**Instructions**.
[A] From the softmax regression exercise, return the text between "r1 = np.random.multivariate_normal(mean1, cov1, m1)" and "r1, r2), axis=0)", inclusive.
[B] Write the next part of the softmax regression exercise, picking up after its final sentence.
═════ Supplied passage ═════
You should posess knowledge about:

  • Logistic regression
  • Softmax
  • Gradient descent
  • Chapter 5 and 6 of the Deep Learning Book
  • Chapter 5 of the book Pattern Recognition and Machine Learning by Christopher M. Bishop [BIS07]
  • Video 15.3 and following in the playlist Machine Learning

Python Modules

import numpy as np

import scipy.stats
from scipy.stats import norm

from matplotlib import pyplot as plt
from IPython.core.pylabtools import figsize

%matplotlib inline
import torch
import torch.nn as nn
import torch.optim as optim

torch.manual_seed(1)

Trianing Data

-$ m $-Training data$ \mathcal D = \{(\vec x^{(1)}, y^{(1)}),(\vec x^{(2)},y^{(2)}), \dots ,(\vec x^{(m)},y^{(m)})\} $

here with

  • two features$ \vec x = (x_1, x_2)^T $
  • three classes:$ y \in \{ 0, 1, 2\} $
# class 0:
# covariance matrix and mean
cov0 = np.array([[5,-4],[-4,4]])
mean0 = np.array([2.,3])
# number of data points
m0 = 100

# class 1
# covariance matrix
cov1 = np.array([[5,-3],[-3,3]])
mean1 = np.array([0.5,0.5])
m1 = 100

# class 2
# covariance matrix
cov2 = np.array([[2,0],[0,2]])
mean2 = np.array([8.,-5])
m2 = 100

# generate m0 gaussian distributed data points with
# mean0 and cov0.
r0 = np.random.multivariate_normal(mean0, cov0, m0)
r1 = np.random.multivariate_normal(mean1, cov1, m1)
r2 = np.random.multivariate_normal(mean2, cov2, m2)

def plot_data(r0, r1, r2):
    plt.figure(figsize=(7.,7.))
    plt.scatter(r0[...,0], r0[...,1], c='r', marker='o', label="Klasse 0")
    plt.scatter(r1[...,0], r1[...,1], c='y', marker='o', label="Klasse 1")
    plt.scatter(r2[...,0], r2[...,1], c='b', marker='o', label="Klasse 2")
    plt.xlabel("$x_0$")
    plt.ylabel("$x_1$")
plot_data(r0, r1, r2)
X = np.concatenate((r0, r1, r2), axis=0)
X.shape
y = np.concatenate((np.zeros(m0), np.ones(m1), 2 * np.ones(m2)))
y.shape
# shuffle the data
assert X.shape[0] == y.shape[0]
perm = np.random.permutation(np.arange(X.shape[0]))
X = X[perm]
y = y[perm]

Exercise - Implement the Model

Since we have concrete classes and not contiunous values, we have to implement logistic regression (opposed to linear regression). Logistic regression implies the use of the logistic function. But as the number of classes exceeds two, we have to use the generalized form, the softmax function.

Task:

Implement softmax regression. This can be split into three subtasks: 1. Implement the softmax function for prediction. 2. Implement the computation of the cross-entropy loss. 3. Implement vanilla gradient descent.

Softmax

The softmax-function is defined as:

$ \sigma(z_j) = \frac{exp(z_j)}{\sum_{k=1}^{K}exp(z_k)} $

with: -$ z_j = \theta_{0,j} + \theta_{1,j} x_1 + \theta_{2,j} x_2 $, as we have two features. -$ j $ the actual class. We have three, so$ j \in \{0,1,2\} $. -$ K $, the number of classes.
═════ Raw data ═════
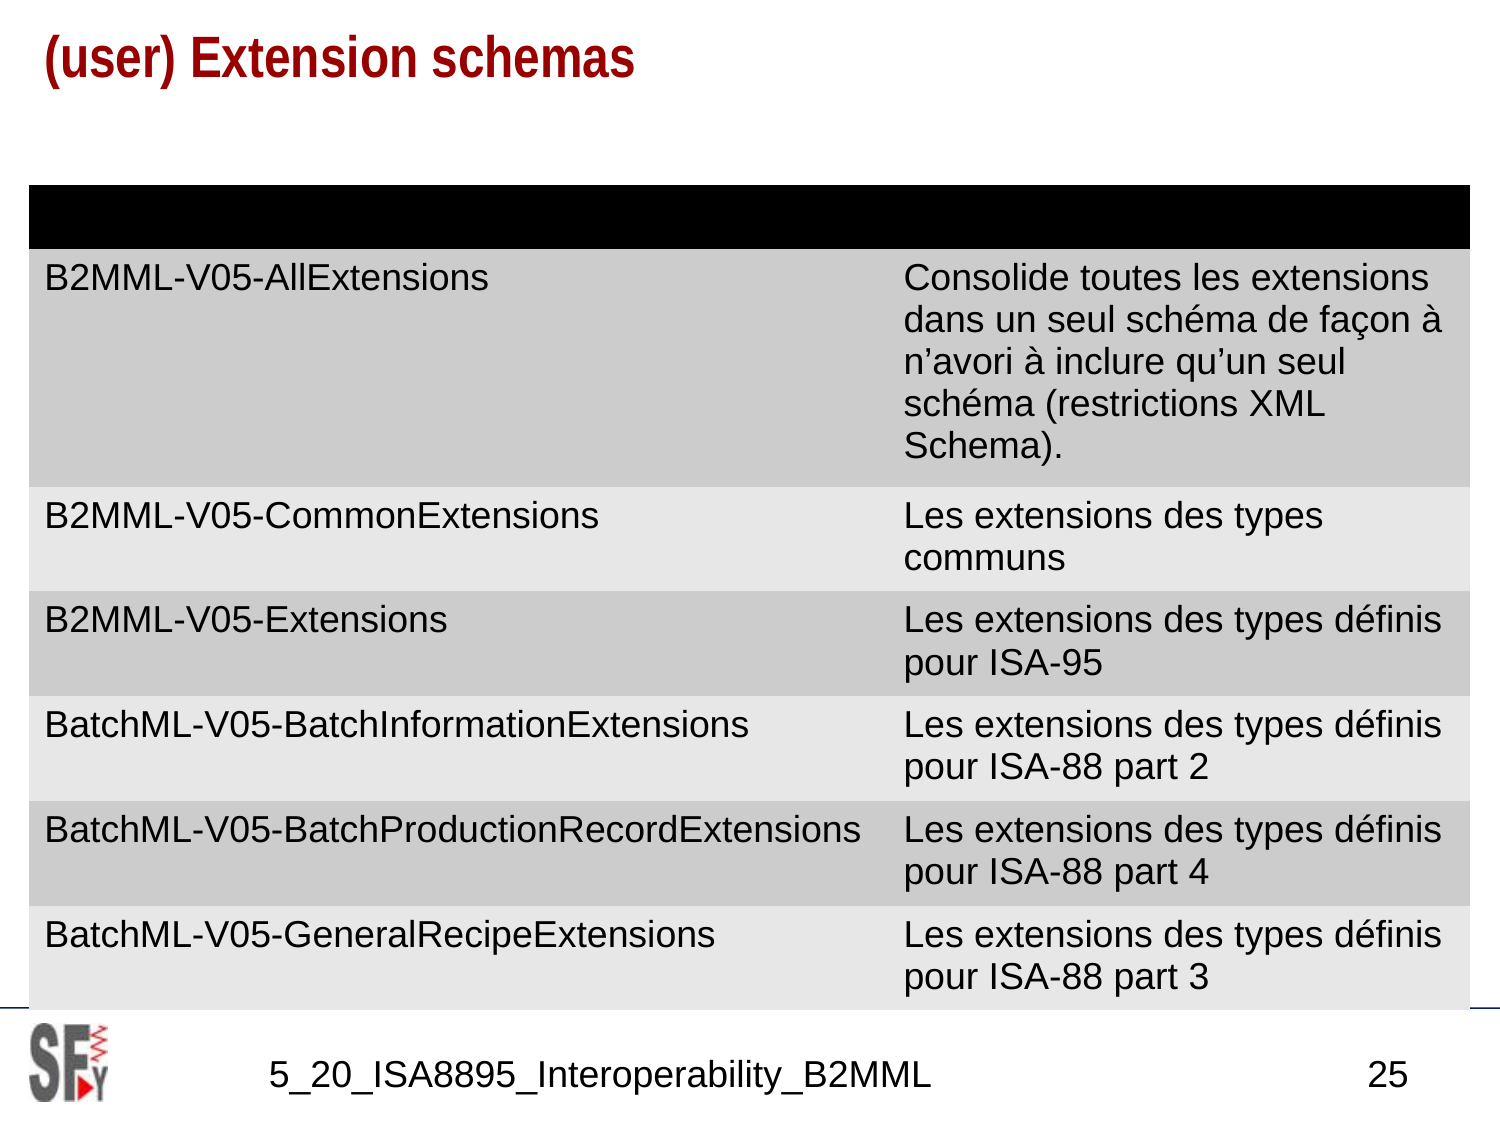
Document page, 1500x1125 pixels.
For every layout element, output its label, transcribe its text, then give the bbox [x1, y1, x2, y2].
═════
**Results in order**.
[A]
r1 = np.random.multivariate_normal(mean1, cov1, m1)
r2 = np.random.multivariate_normal(mean2, cov2, m2)

def plot_data(r0, r1, r2):
    plt.figure(figsize=(7.,7.))
    plt.scatter(r0[...,0], r0[...,1], c='r', marker='o', label="Klasse 0")
    plt.scatter(r1[...,0], r1[...,1], c='y', marker='o', label="Klasse 1")
    plt.scatter(r2[...,0], r2[...,1], c='b', marker='o', label="Klasse 2")
    plt.xlabel("$x_0$")
    plt.ylabel("$x_1$")
plot_data(r0, r1, r2)
X = np.concatenate((r0, r1, r2), axis=0)

[B]
So for every training example, we compute$ \sigma(z_j) $ for every class. The result is then the probability, current training example$ x^{(i)} $ belongs to class$ j $. Like always with probabilities, they should sum to$ 1.0 $.

Visualizing the data flow:

softmax_regression_2_features_3_classes.svg

Task 1:

Implement Softmax Regression as an nn.Module. If you have done the notebook about linear regression before, you should already be familiar with torch.nn.Linear. Just pipe its output with torch.nn.Softmax.

Again. Add torch.nn.Linear and torch.nn.Softmax as class members and use them in the forward method.

If you do not want to use PyTorchs built-in functions, you can of course implement the softmax function yourself ;-)

Hint:

In our case, with two features, the input data has the shape (m_examples, n_features):

    tensor([[-0.6617, -0.0426],
            [-1.3328,  0.5161],
            ....

The forward method should return the probabilities for the three classes, e.g.

    tensor([[ 0.1757,  0.3948,  0.4295],
            [ 0.0777,  0.3502,  0.5721], 
            ....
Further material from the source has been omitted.